We had our own share of that in Beverley in the 16th century. In fact one of the most popular (and apparently light-hearted) carvings in the Minster is actually a bitter attack on our neighbours.
A beautifully executed 3D cartoon on one of our misericords (tip-up seats) in the quire shows a fox in a pulpit preaching to a lot of geese. Behind him is a monkey and behind that is another fox running away with a goose in its mouth. It’s fairly easy to see the message – the fox is trying to con its simple-minded audience or congregation so that it can steal away with them, but the real clue to the message is in the cowl that the fox is wearing.
This cowl is the identifying mark of the monks, who lived in the Friary just across the road from us in Eastgate – and the mediaeval Minster hated them.
Many people think that, because the Friary was a Christian institution right next door to our own then we must have been related, but not so. While both were supposedly worshipping the same God we had opposing views about the best way to get to heaven. The monks believed in poverty and getting closer to God by dedicating every moment of their waking lives to living a ‘Good Life’.

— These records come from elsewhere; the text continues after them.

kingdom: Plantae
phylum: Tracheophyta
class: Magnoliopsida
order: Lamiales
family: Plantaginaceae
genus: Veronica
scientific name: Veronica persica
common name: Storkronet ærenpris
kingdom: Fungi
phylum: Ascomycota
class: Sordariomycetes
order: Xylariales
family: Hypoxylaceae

However the 16th century Minster staff of nearly 100 priests and clerics believed that the only way to heaven was through prayer (in Latin) asking a kind God to forgive the fact that every human errs. Pay some money to the priests and they’d do the religion and pleading for you, freeing you to go on doing whatever it was you needed those prayers for in the first place (I’m simplifying enormously here).
Now I’m not going to enter into the theological correctness of either stance here: millions of people have died over the centuries as a result of savage debates on the matter but we virgers just tidy up afterwards.
Luckily we didn’t have to clean up a bloody mess after this particular disagreement because, thanks to Henry VIII’s religious reformers, and to the joy of the Minster staff, the Franciscans were expelled from Britain by 1538. However, our victory was short-lived as the old form of Minster was itself abolished in 1548 and almost all clerical staff thrown out. But the misericord survives, a reminder of ancient hatreds and battles long-lost.
You’ll be glad to know we actually get on rather well with the various Franciscans and Dominicans these days, and even the Catholics – which is nice.